Welfarm dévoile les "conditions atroces" dans lesquelles sont abattus les bovins français exportés

Les bovins exportés depuis la France sont abattus dans des conditions "atroces" à l'étranger.

Les bovins exportés depuis la France sont abattus dans des conditions "atroces" à l'étranger. - Twitter - Welfarm

L'association Welfarm révèle dans une vidéo les coulisses de l'abattage des bovins français exportés à l'étranger. Vers des pays comme le Maroc, la Tunisie ou encore le Liban, "où aucune loi ne les protège", peut-on lire dans la vidéo.

Les images sont choquantes. Un jeune taureau, suspendu par les pattes, tiré par un homme qui lui attrape les paupières, puis ligoté avec des cordes, est saigné. Aucun matériel n'est utilisé pour immobiliser sa tête et son corps, ou pour l'étourdir, comme le requiert pourtant la loi française.

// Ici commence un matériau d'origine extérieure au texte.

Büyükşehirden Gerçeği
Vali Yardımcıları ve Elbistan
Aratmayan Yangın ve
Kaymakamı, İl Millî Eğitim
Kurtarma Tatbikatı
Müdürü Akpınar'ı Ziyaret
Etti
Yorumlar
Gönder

Cette vidéo, dévoilée ce vendredi par l'organisation Animals International et relayée par l'association Welfarm, révèle ainsi les coulisses de l'abattage des bovins français exportés à l'étranger. Vers des pays comme le Maroc, la Tunisie ou encore le Liban, "où aucune loi ne les protège", peut-on lire dans la vidéo. 

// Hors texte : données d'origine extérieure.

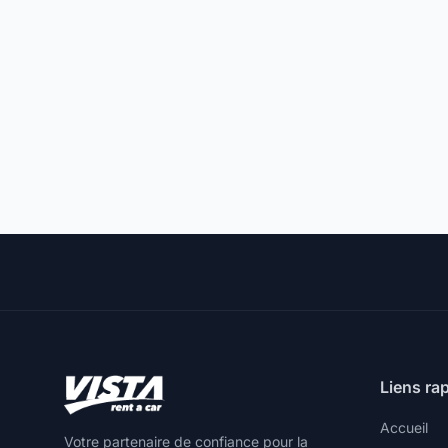
Liens ra
Accueil
Votre partenaire de confiance pour la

"Suspendre les animaux par les pattes, leur enfoncer les doigts dans les orbites, les ligoter, leur cisailler la gorge, les laisser se débattre la tête à moitié tranchée sont des pratiques courantes dans les abattoirs d’Afrique du Nord et du Moyen-Orient. Or, en 2018, la France y a exporté 83.914 bovins et ovins, principalement vers l’Algérie, le Maroc, la Tunisie, le Liban et Israël", dénonce Welfarm sur son site internet.

Au milieu des cadavres

Le reportage s'appuie sur l'exemple d'un vache française qui, après avoir produit du lait dans l'Ain pendant 5 ans, était "devenue inutile". Elle a alors été transportée de la commune de Bohas-Meyriat-Rignat vers Sète, avec un trajet de 6 heures en camion, pour finalement se retrouver au Maroc, après une traversée en bateau de 6 jours.

Sur les images, la vache laitière se retrouve au milieu d'un petit abattoir, entourée de cadavres de bovins et pataugeant dans des mares de sang. Au bout de plusieurs heures, l'animal, que l'association décrit comme "exténué" dans sa vidéo, "ne tentera même plus de s'échapper" au moment d'être tué. Elle est alors retournée sans ménagement sur le sol puis égorgée avec violence. 

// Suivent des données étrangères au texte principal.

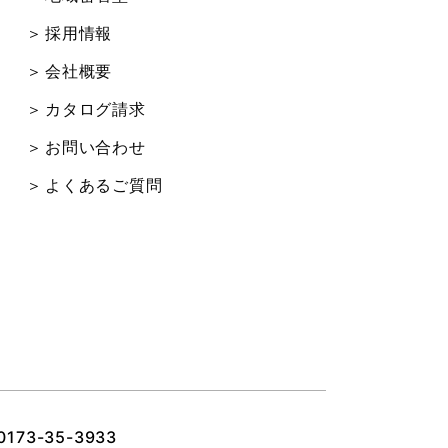
採用情報
会社概要
カタログ請求
お問い合わせ
よくあるご質問
0173-35-3933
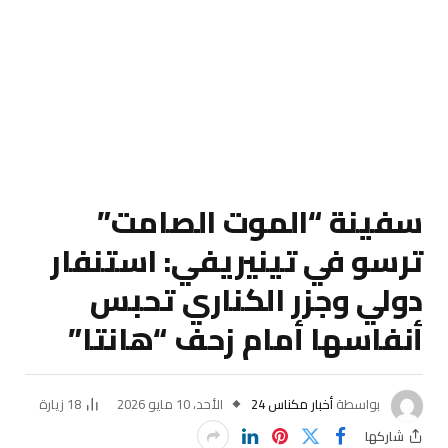
سفينة “الموت الصامت”
ترسو في تينيريفي: استنفار
دولي وجزر الكناري تحبس
أنفاسها أمام زحف “هانتا”
بواسطة
أخبار مكناس 24
الأحد، 10 مايو 2026
18
زيارة
شاركها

Une lettre envoyée à Edouard Philippe

Pour Welfarm, "il est urgent de remplacer le transport d’animaux vivants par celui de carcasses":

"Les infrastructures existent déjà: Algérie, Maroc, Liban, Israël, tous les pays vers lesquels la France exporte des animaux importent déjà de la viande. Mettre un terme au transport d’animaux vivants aurait même des bienfaits pour l’environnement. Une étude menée en 2017 par l’Université de Weningen et mandatée par Eurogroup for Animals a en effet calculé que transporter des carcasses plutôt que des animaux (vivants, ndlr) réduirait les coûts et les émissions de CO2 de 42%", poursuit l'association sur son site internet. 

Après la diffusion de la vidéo, Welfarm, Animals International et cinq autres ONG de protection de la nature ont adressé une lettre au Premier ministre Edouard Philippe pour lui demander de suspendre l’exportation d’animaux vivants vers les pays tiers.